In this case, Ferroli Spain, a Spanish manufacturer specializing in non-electric stoves, heaters, and domestic heating appliances, played a central role. Ferroli Spain is completely owned by an Italian company, Ferroli SpA, through a Luxembourg holding company. Additionally, Ferroli Spain holds full ownership of a Spanish subsidiary named Cointra Godesia, with which it has established a corporate tax group for tax-related purposes.

During the fiscal years 2010 and 2011, the tax group disclosed a negative profit margin on sales concerning dealings with related entities. Nevertheless, in its transfer pricing report, the profit level indicator, measured as the return on sales, fell within the range of 3% to 6.8% when using the selected transactional net margin method. When the tax authority conducted an audit for that fiscal year, they acknowledged the range provided in the transfer pricing report. They subsequently boosted the group’s profit by approximately EUR 1.16 million, relying on the median margin of 4.6%. This decision was subsequently challenged through an appeal process.
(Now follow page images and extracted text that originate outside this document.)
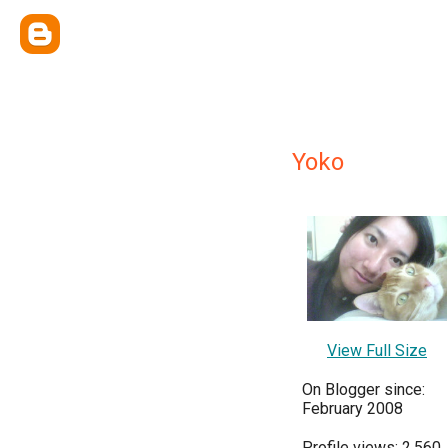
Yoko
View Full Size
On Blogger since:
February 2008
Profile views: 2,560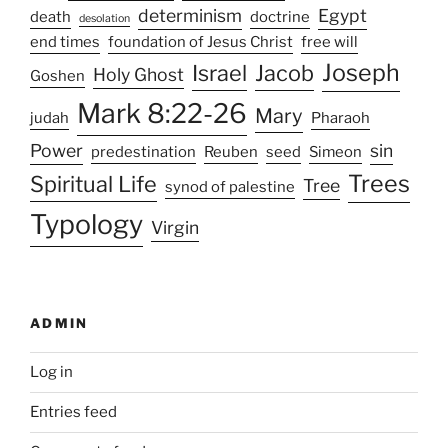
determinism
Egypt
death
doctrine
desolation
end times
foundation of Jesus Christ
free will
Joseph
Israel
Jacob
Holy Ghost
Goshen
Mark 8:22-26
Mary
judah
Pharaoh
Power
sin
predestination
Reuben
seed
Simeon
Trees
Spiritual Life
Tree
synod of palestine
Typology
Virgin
ADMIN
Log in
Entries feed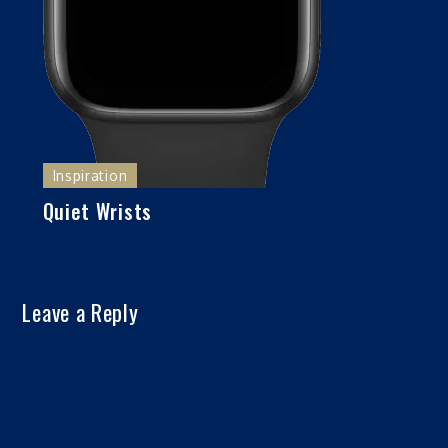
Inspiration
Quiet Wrists
Leave a Reply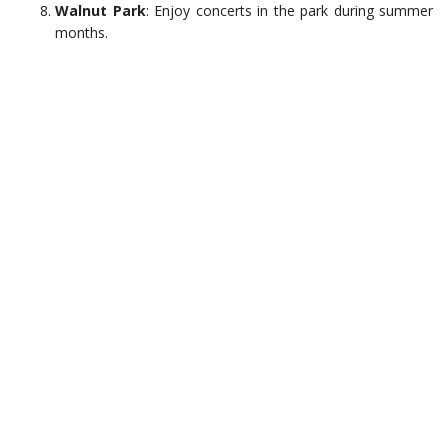
Walnut Park
: Enjoy concerts in the park during summer
months.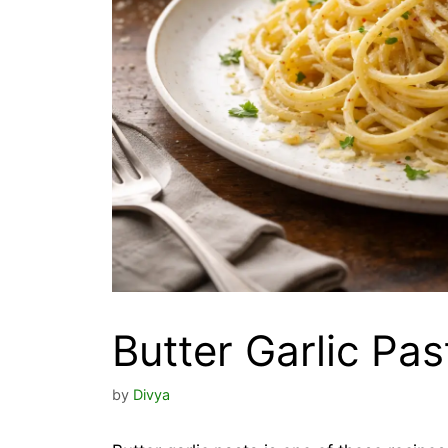
Butter Garlic Pas
by
Divya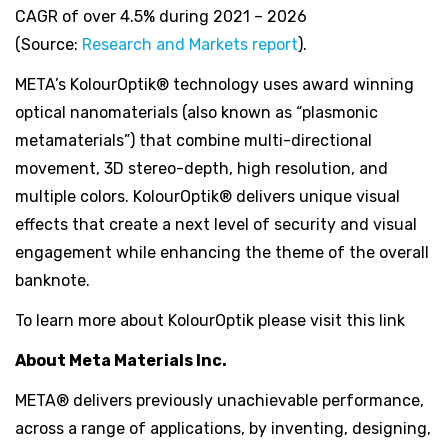
CAGR of over 4.5% during 2021 – 2026
(Source:
Research and Markets report
).
META’s KolourOptik® technology uses award winning
optical nanomaterials (also known as “plasmonic
metamaterials”) that combine multi-directional
movement, 3D stereo-depth, high resolution, and
multiple colors. KolourOptik® delivers unique visual
effects that create a next level of security and visual
engagement while enhancing the theme of the overall
banknote.
To learn more about KolourOptik please visit this link
About Meta Materials Inc.
META® delivers previously unachievable performance,
across a range of applications, by inventing, designing,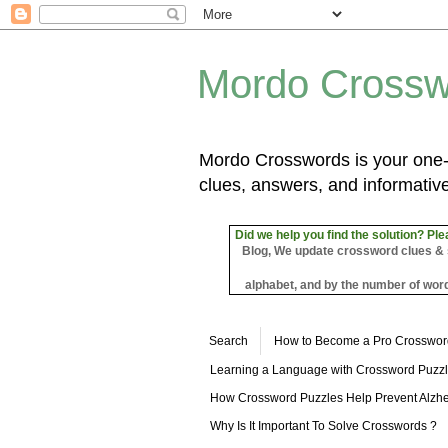
Mordo Crossw
Mordo Crosswords is your one-s
clues, answers, and informative
Did we help you find the solution? Ple
Blog, We update crossword clues & sol
alphabet, and by the number of word
Search
How to Become a Pro Crosswor
Learning a Language with Crossword Puzz
How Crossword Puzzles Help Prevent Alzhe
Why Is It Important To Solve Crosswords ?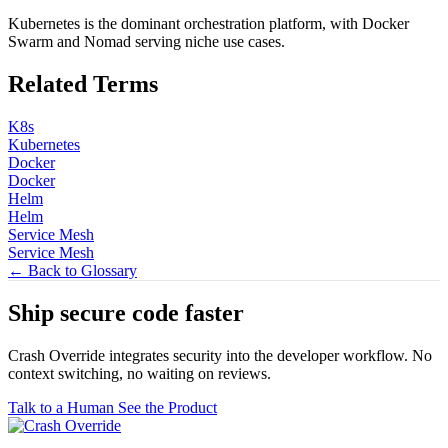
Kubernetes is the dominant orchestration platform, with Docker
Swarm and Nomad serving niche use cases.
Related Terms
K8s
Kubernetes
Docker
Docker
Helm
Helm
Service Mesh
Service Mesh
← Back to Glossary
Ship secure code
faster
Crash Override integrates security into the developer workflow. No
context switching, no waiting on reviews.
Talk to a Human
See the Product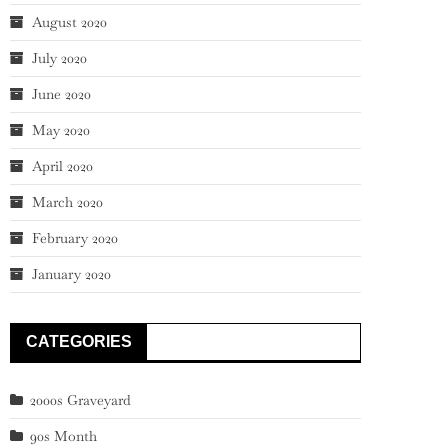
August 2020
July 2020
June 2020
May 2020
April 2020
March 2020
February 2020
January 2020
CATEGORIES
2000s Graveyard
90s Month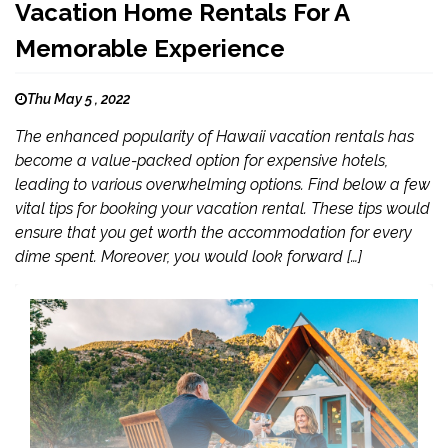
Vacation Home Rentals For A
Memorable Experience
Thu May 5 , 2022
The enhanced popularity of Hawaii vacation rentals has
become a value-packed option for expensive hotels,
leading to various overwhelming options. Find below a few
vital tips for booking your vacation rental. These tips would
ensure that you get worth the accommodation for every
dime spent. Moreover, you would look forward […]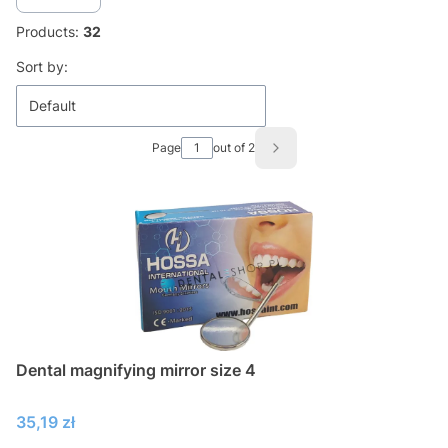
Products:
32
List of products
Sort by:
Default
Page
out of 2
Next products
Dental magnifying mirror size 4
Price
35,19 zł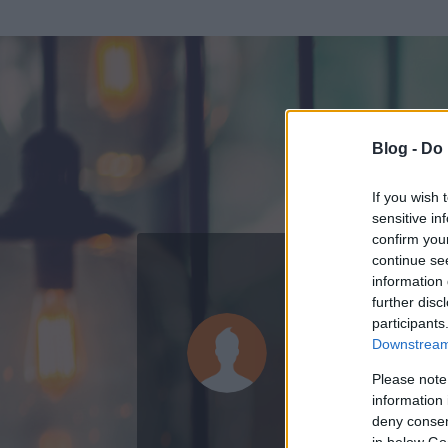
Blog -
Do 
If you wish 
sensitive in
confirm you
continue se
information 
ADATOK
further disc
participants
Pala
Downstream 
0
bejegyzést írt
Please note
information 
2006.06.19.
ó
deny consent
in below Go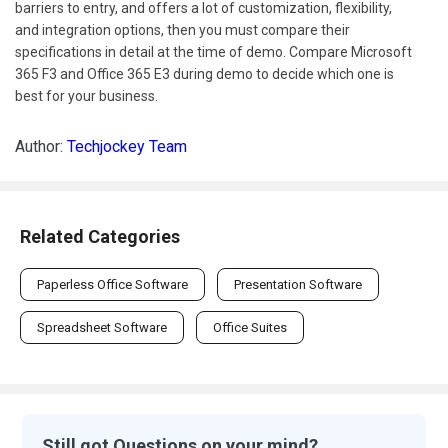
barriers to entry, and offers a lot of customization, flexibility,
and integration options, then you must compare their
specifications in detail at the time of demo. Compare Microsoft
365 F3 and Office 365 E3 during demo to decide which one is
best for your business.
Author:
Techjockey Team
Related Categories
Paperless Office Software
Presentation Software
Spreadsheet Software
Office Suites
Still got Questions on your mind?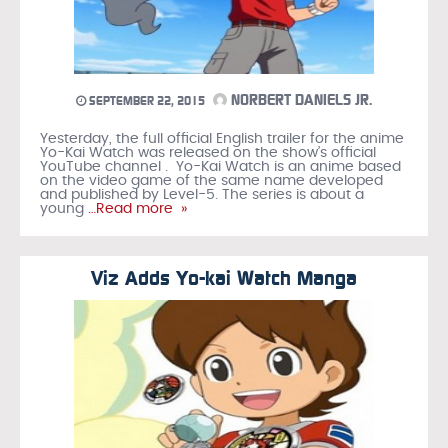
NORBERT DANIELS JR.
SEPTEMBER 22, 2015
Yesterday, the full official English trailer for the anime
Yo-Kai Watch was released on the show’s official
YouTube channel . Yo-Kai Watch is an anime based
on the video game of the same name developed
and published by Level-5. The series is about a
young
…Read more »
Viz Adds Yo-kai Watch Manga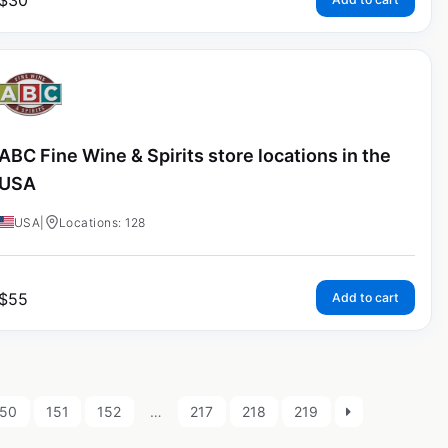
$
30
ABC Fine Wine & Spirits store locations in the
USA
USA
|
Locations: 128
$
55
Add to cart
150
151
152
…
217
218
219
The group argued that the lower profit margin was due to extraordinary indirect costs and severance payments caused by the Spanish economic crisis in 2011. In contrast, the tax authority contended that the outcomes did not justify a deviation below the arm’s-length range and that the median remained acceptable given the wide range.

In its ruling, the National High Court determined that although the tax authority’s transfer pricing adjustment was valid, the wide range does not automatically permit the tax authority to adopt the median figure. If the tax authority intends to employ the median, it must present a rationale for doing so, which it failed to do in this case. Consequently, the minimum percentage within the range that mean 3% should be employed as the arm’s length margin.